Siempre fue indulgente con sus amigos y severa también, porque nunca le parecían dignos de él. Con ningu- no fué más indulgente que conmigo. Tenía un modo de decirme: “Robert lo quiere como a un hermano” que significaba a un tiempo “No hará usted mal si trata de merecerlo” y “lo merece usted, a pesar de todo, un poquito”. Llevaba la ceguera en lo que me conciere hasta reconocerme talento. Se decía sin duda que alguien que tanto había frecuentado su nieto no había podido dejar de sustraerle algo.

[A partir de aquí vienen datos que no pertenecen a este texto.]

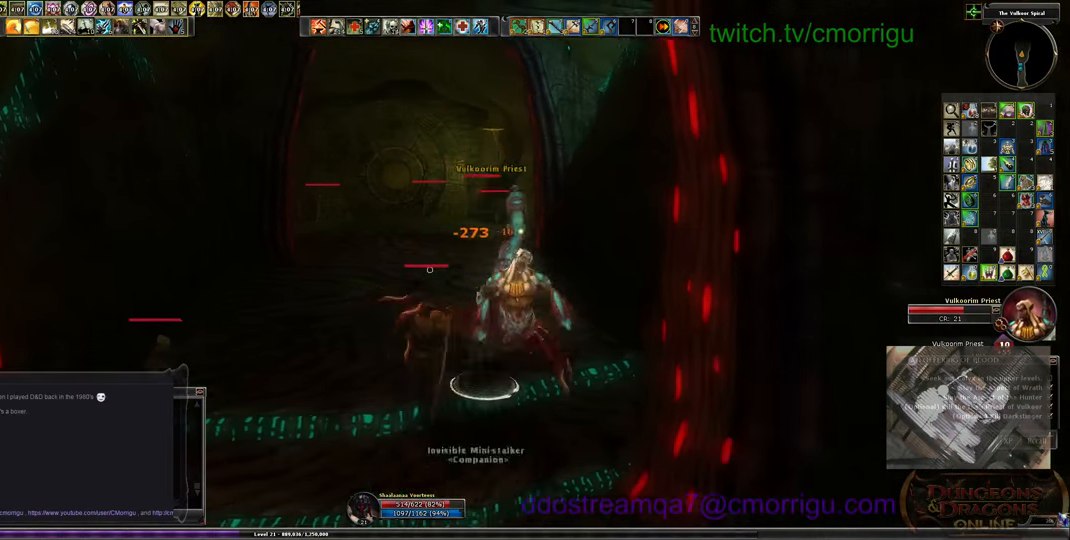
{"keys": []}
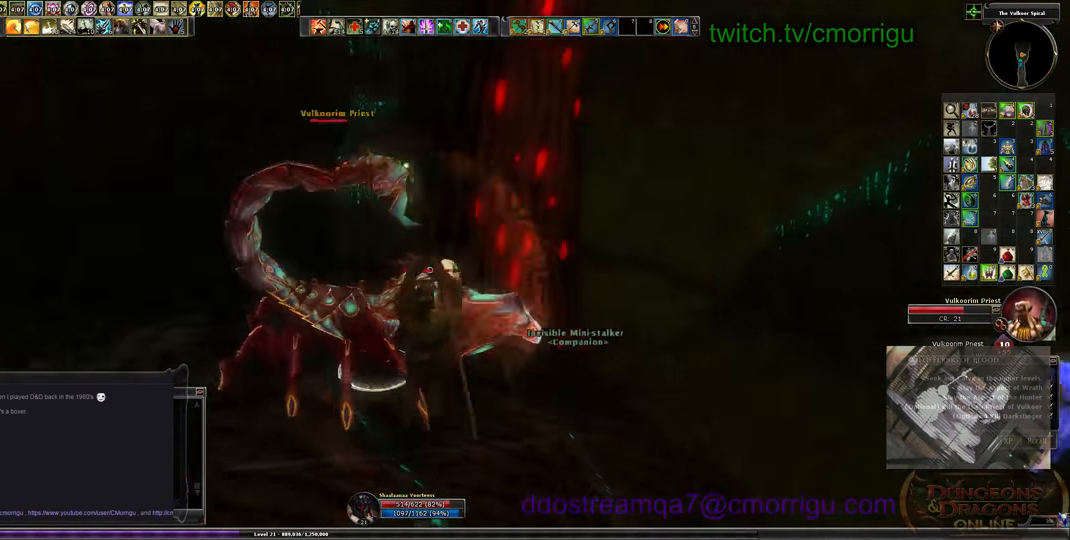
{"keys": [], "events": [[134, "d", "down"], [200, "d", "up"]]}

Amistades tan perfectas como la que unía a Robert de Flers con su abuela no debieran terminar nunca. ¿Cómo? Dos seres tan íntegramente correspondidos que nada existía en uno que no encontrase en el otro su razón de ser, su meta, su satisfacción, su explicación, su tierno comentario; dos seres que parecían la traducción uno del otro, aunque cada cual fuese un original, ¿esos dos seres no habrían hecho más que encontrarse un instante, por casualidad en el infinito de los tiempos, donde ya no serán más nada uno para el otro, nada más particular que lo que son a millares de otros seres? ¿Hay que pensarlo, verdaderamente? ¿Todas las letras de ese libro ingenioso y apasionado que era la señora de Rozière se han hecho de pronto unas letras que no significan nada, que ya no forman ninguna palabra? Los que como yo han adquirido demasiado prematuramente la costumbre de gustar la lectura de libros y corazones, nunca podrán creerlo del todo.

Estoy convencido de que desde hace tiempo Robert y ella, sin decírselo jamás, debían pensar en el día en que se separarían. También estoy convencido de que a ella le hubiera gustado que él no sufriera… Será la primera satisfacción que él le habrá negado…

He querido, en nombre de los amigos de Robert de Flers —los amigos jóvenes de ella—, decirle lo que no puedo llamar un adiós postrero, porque siento que le diré muchos más y además porque para hablar con exactitud nunca se despide uno de veras de los seres que se han amado, porque nunca se los abandona del todo.

Nada dura, ni siquiera la muerte. La señora de Rozière no está aún en la tierra y ya empieza a dirigírseme con bastante vivacidad como para que no pueda dejar de hablar de ella. Si puede parecer que lo hice, por momentos con una sonrisa, no vaya a creerse por ello que tenía menos ganas de llorar. Nadie me habrá comprendido mejor que Robert. Hubiera hecho lo que yo. Sabe que uno nunca piensa en los seres que ha amado más, en el momento en que más se los llora, sin dirigirles apasionadamente la más tierna sonrisa de que seamos capaces. ¿Es para tratar de engañarlos, de tranquilizarlos, de decirles que pueden estar tranquilos, que tendremos valor, para hacerles creer que no somos desdichados? ¿No será acaso que esa sonrisa no es más que la forma del beso interminable que les damos en lo Invisible?